Your assignment =>
Go through the listing below and repeat it exactly, dropping the pictures.

________________________________________

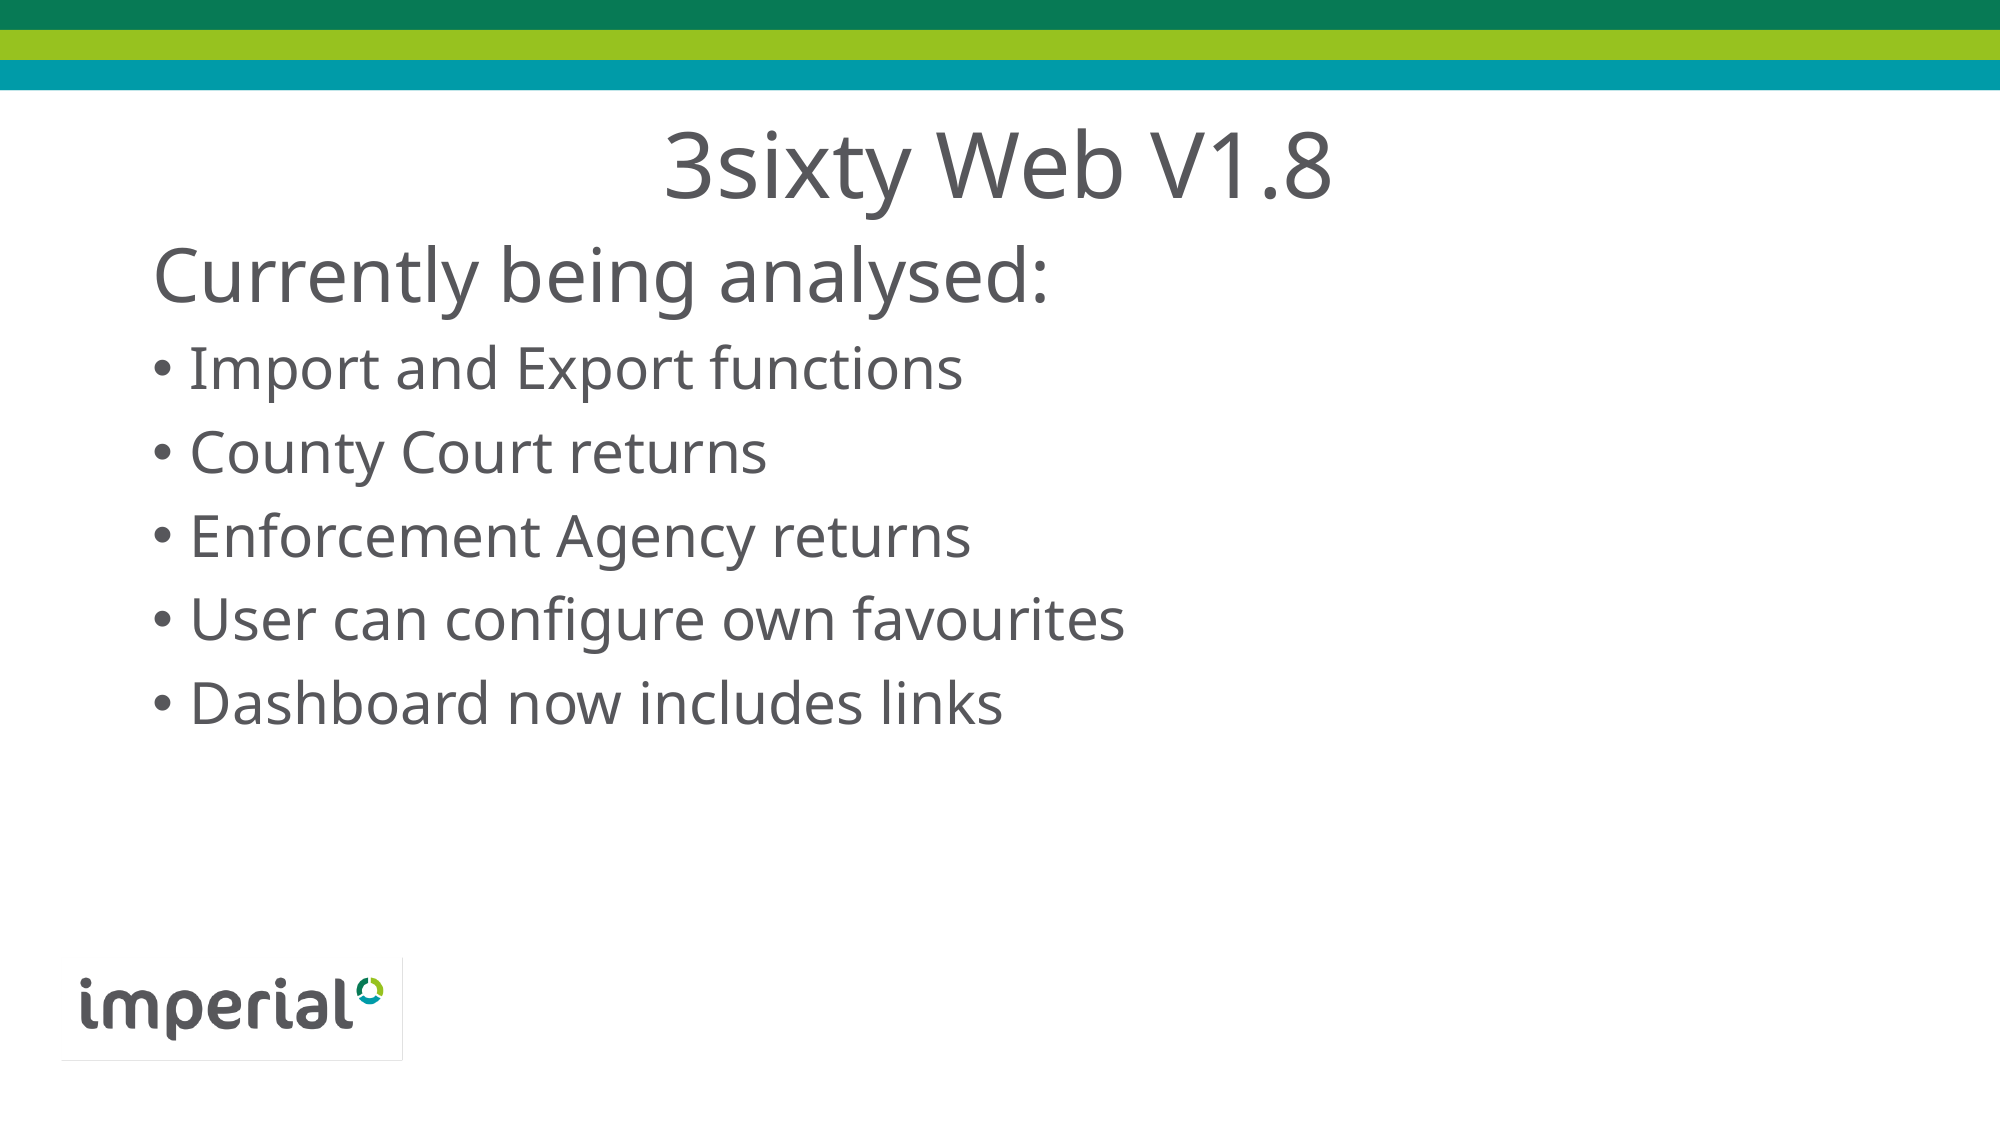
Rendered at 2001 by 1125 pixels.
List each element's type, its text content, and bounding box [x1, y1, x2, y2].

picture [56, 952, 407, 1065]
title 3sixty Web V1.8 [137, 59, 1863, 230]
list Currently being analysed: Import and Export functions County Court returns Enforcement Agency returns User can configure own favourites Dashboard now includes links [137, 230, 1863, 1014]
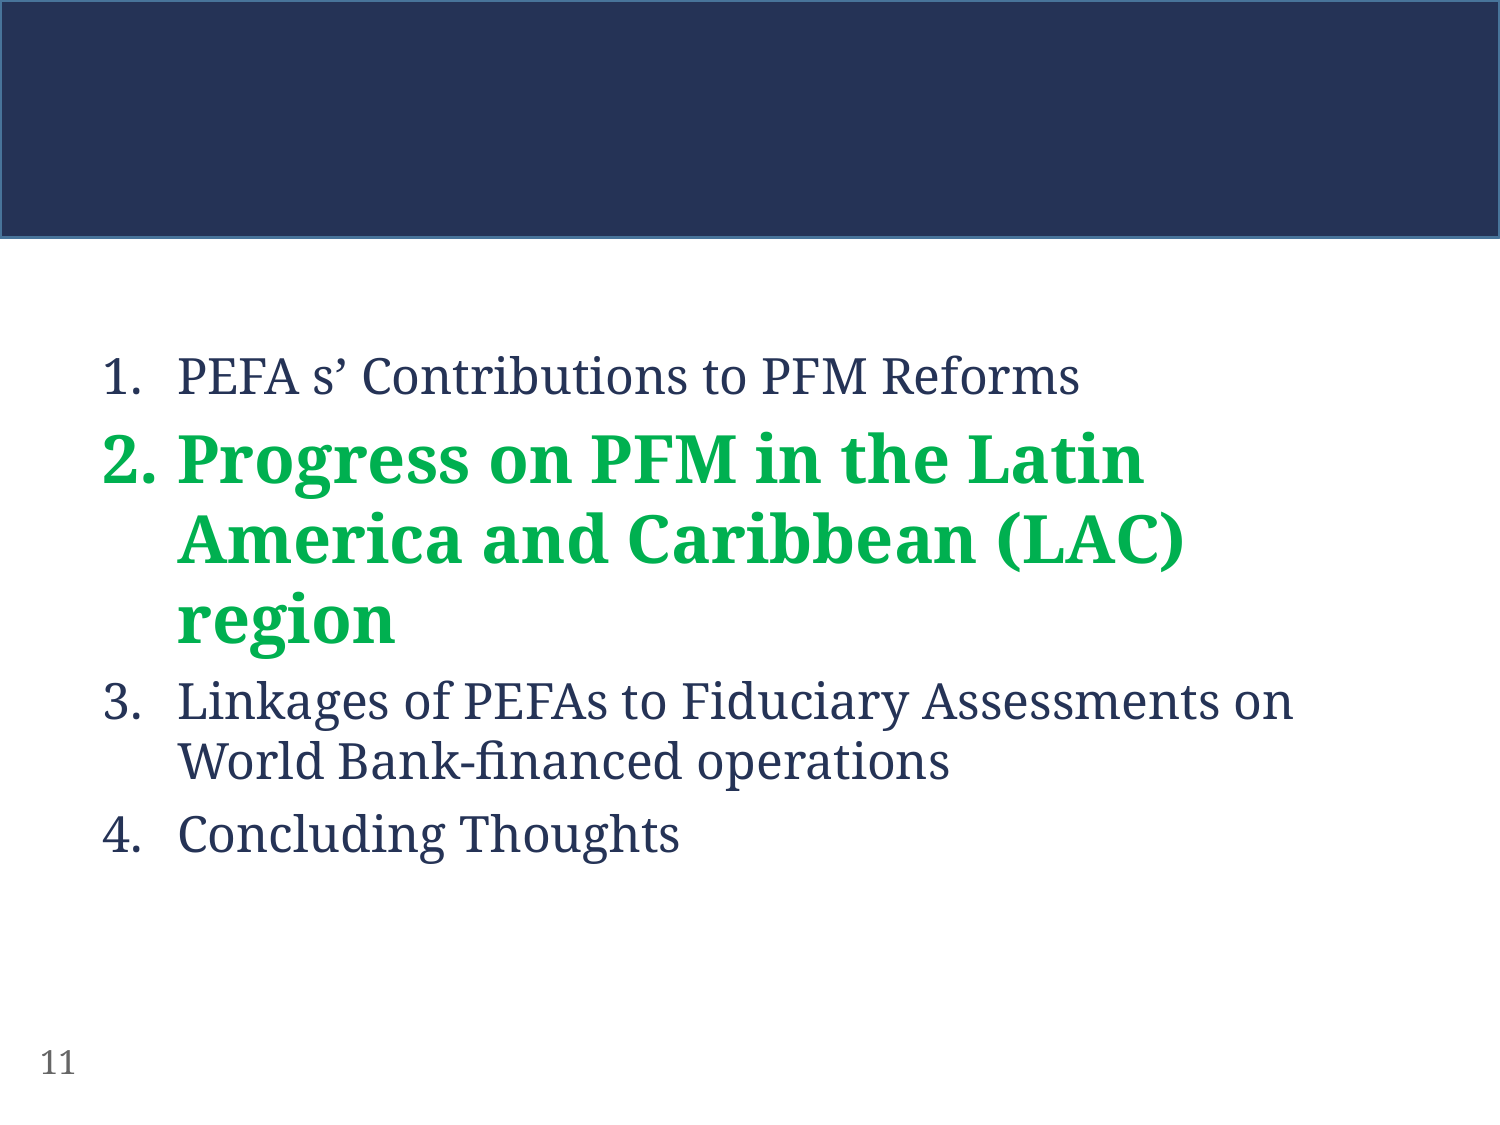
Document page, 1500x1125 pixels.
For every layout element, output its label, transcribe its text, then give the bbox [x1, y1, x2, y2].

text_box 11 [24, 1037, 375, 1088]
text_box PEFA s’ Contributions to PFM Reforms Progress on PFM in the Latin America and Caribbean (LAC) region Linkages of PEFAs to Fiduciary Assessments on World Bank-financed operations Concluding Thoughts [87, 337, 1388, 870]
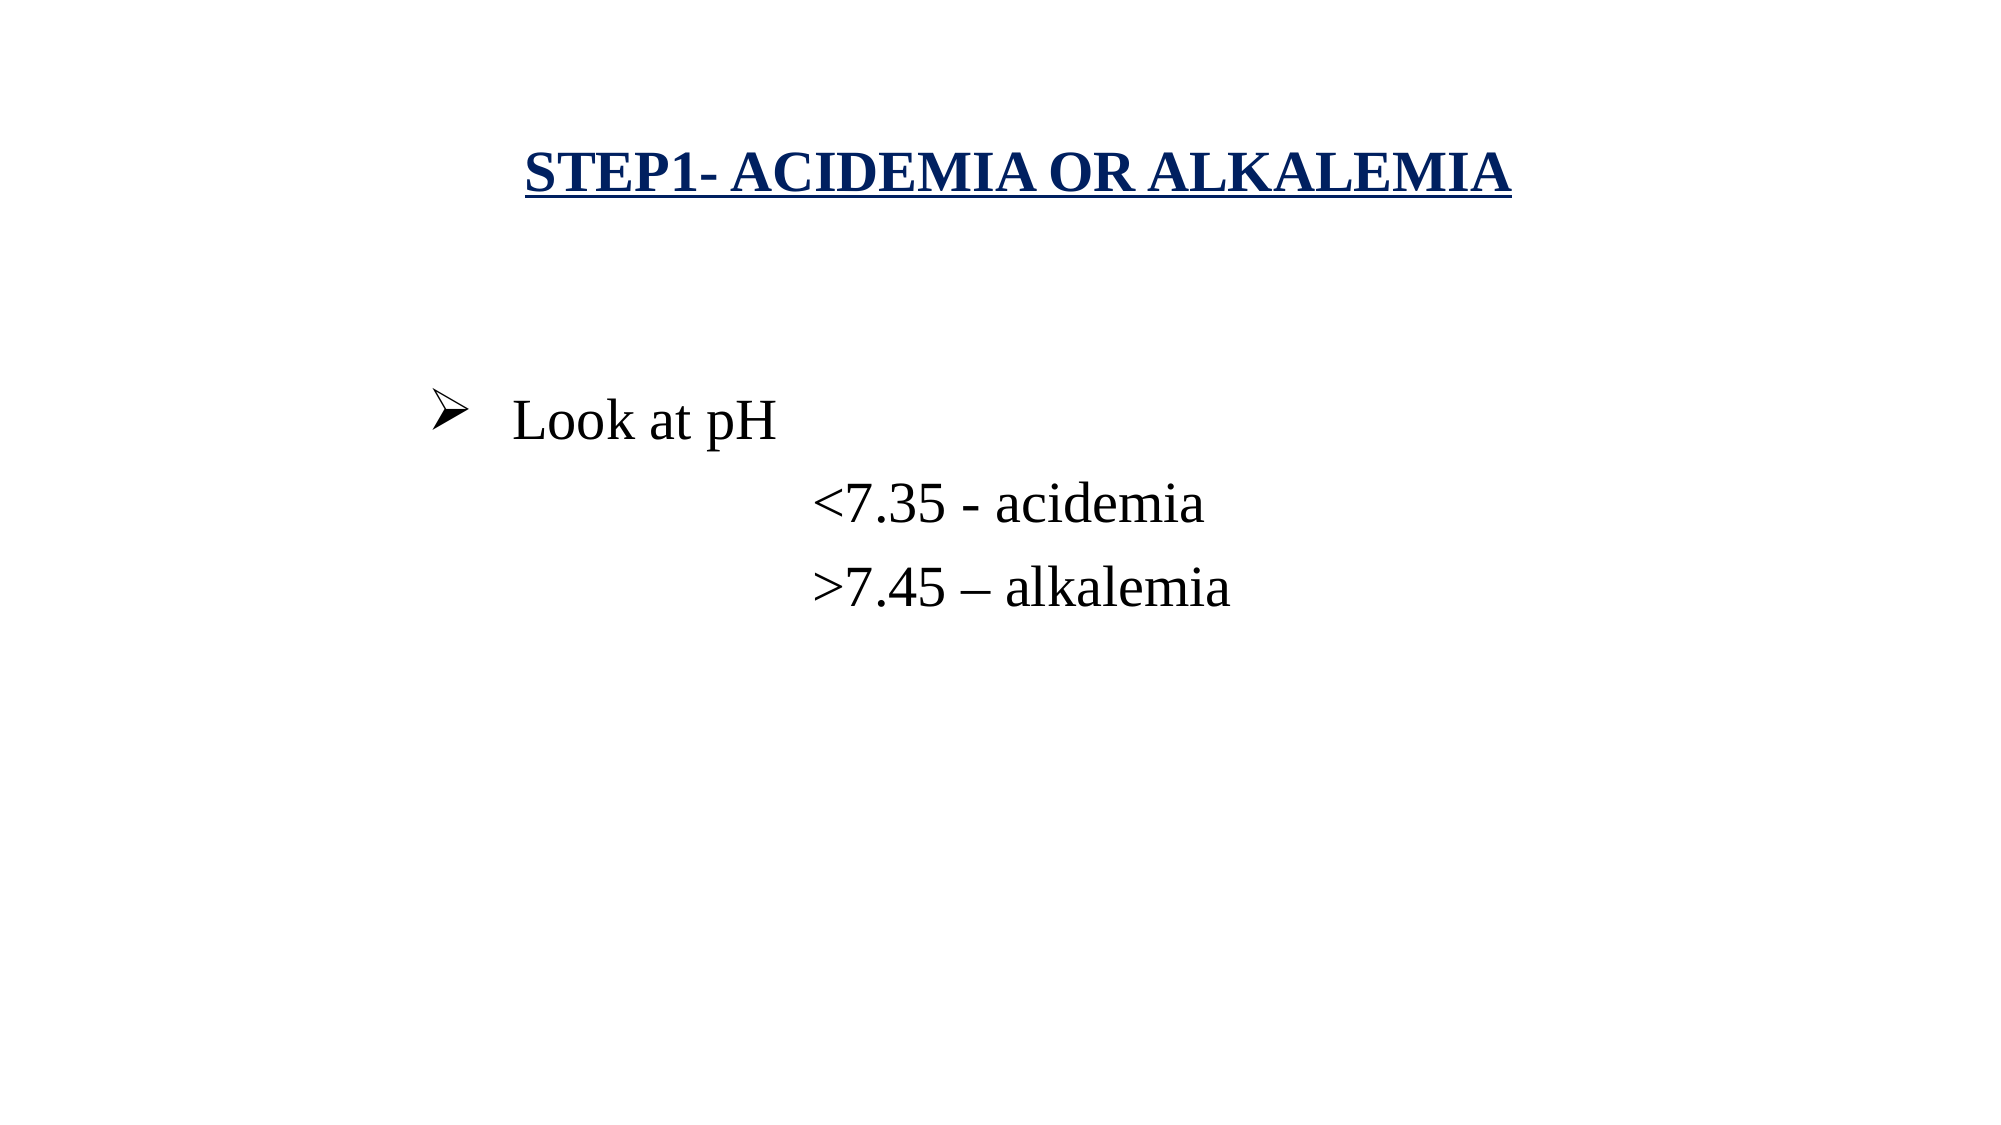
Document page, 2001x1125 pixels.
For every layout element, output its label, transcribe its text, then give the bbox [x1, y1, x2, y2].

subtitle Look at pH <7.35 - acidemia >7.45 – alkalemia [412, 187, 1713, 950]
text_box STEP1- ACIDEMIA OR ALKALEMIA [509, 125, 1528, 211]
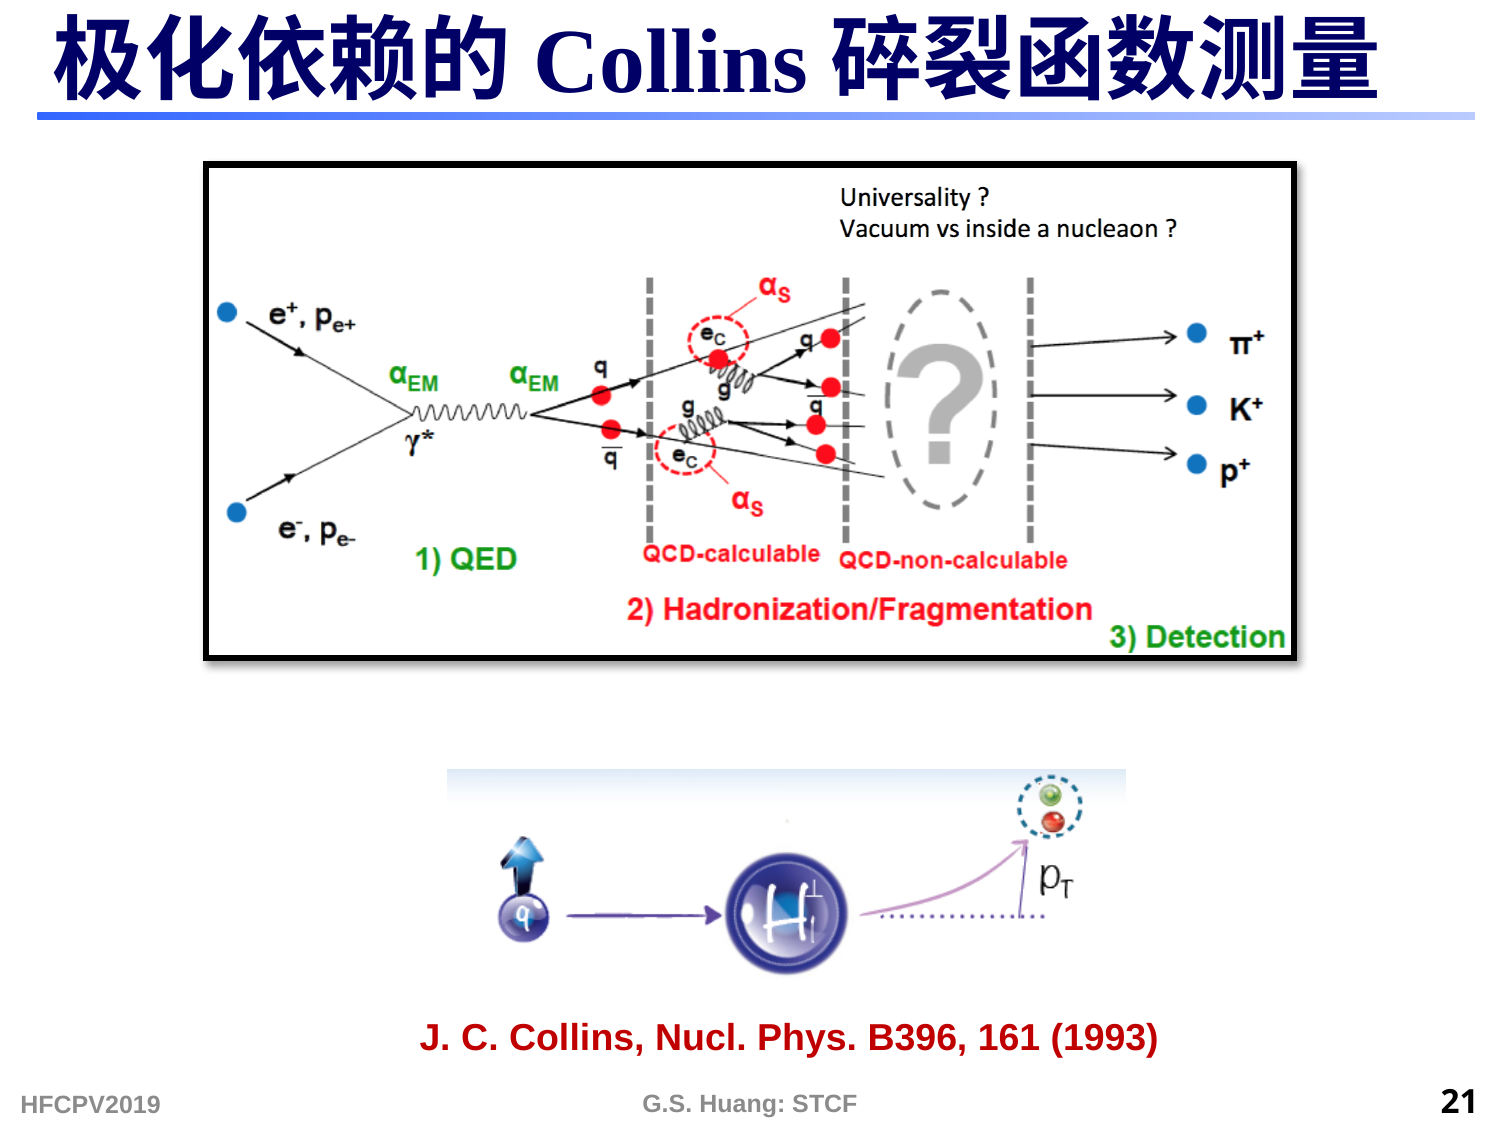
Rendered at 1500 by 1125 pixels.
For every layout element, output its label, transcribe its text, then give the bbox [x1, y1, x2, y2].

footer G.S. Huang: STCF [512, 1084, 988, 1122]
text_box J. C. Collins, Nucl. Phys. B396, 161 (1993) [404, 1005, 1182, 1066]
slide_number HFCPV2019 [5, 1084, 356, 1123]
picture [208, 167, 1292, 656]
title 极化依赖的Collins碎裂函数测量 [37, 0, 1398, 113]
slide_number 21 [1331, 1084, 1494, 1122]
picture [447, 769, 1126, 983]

________________________________________

Response area =>
Rendered at 2001 by 1125 pixels.
List each element's type, its text content, and bounding box [x1, y1, x2, y2].

picture [56, 952, 407, 1065]
title 3sixty Web V1.8 [137, 59, 1863, 230]
list Currently being analysed: Import and Export functions County Court returns Enforcement Agency returns User can configure own favourites Dashboard now includes links [137, 230, 1863, 1014]
Document page, 1500x1125 pixels.
For every layout element, output its label, transcribe its text, then give the bbox [x1, y1, x2, y2].

text_box 11 [24, 1037, 375, 1088]
text_box PEFA s’ Contributions to PFM Reforms Progress on PFM in the Latin America and Caribbean (LAC) region Linkages of PEFAs to Fiduciary Assessments on World Bank-financed operations Concluding Thoughts [87, 337, 1388, 870]
Document page, 2001x1125 pixels.
For every layout element, output its label, transcribe its text, then give the bbox [x1, y1, x2, y2].

subtitle Look at pH <7.35 - acidemia >7.45 – alkalemia [412, 187, 1713, 950]
text_box STEP1- ACIDEMIA OR ALKALEMIA [509, 125, 1528, 211]
Rendered at 1500 by 1125 pixels.
For every layout element, output its label, transcribe its text, then give the bbox [x1, y1, x2, y2].

footer G.S. Huang: STCF [512, 1084, 988, 1122]
text_box J. C. Collins, Nucl. Phys. B396, 161 (1993) [404, 1005, 1182, 1066]
slide_number HFCPV2019 [5, 1084, 356, 1123]
picture [208, 167, 1292, 656]
title 极化依赖的Collins碎裂函数测量 [37, 0, 1398, 113]
slide_number 21 [1331, 1084, 1494, 1122]
picture [447, 769, 1126, 983]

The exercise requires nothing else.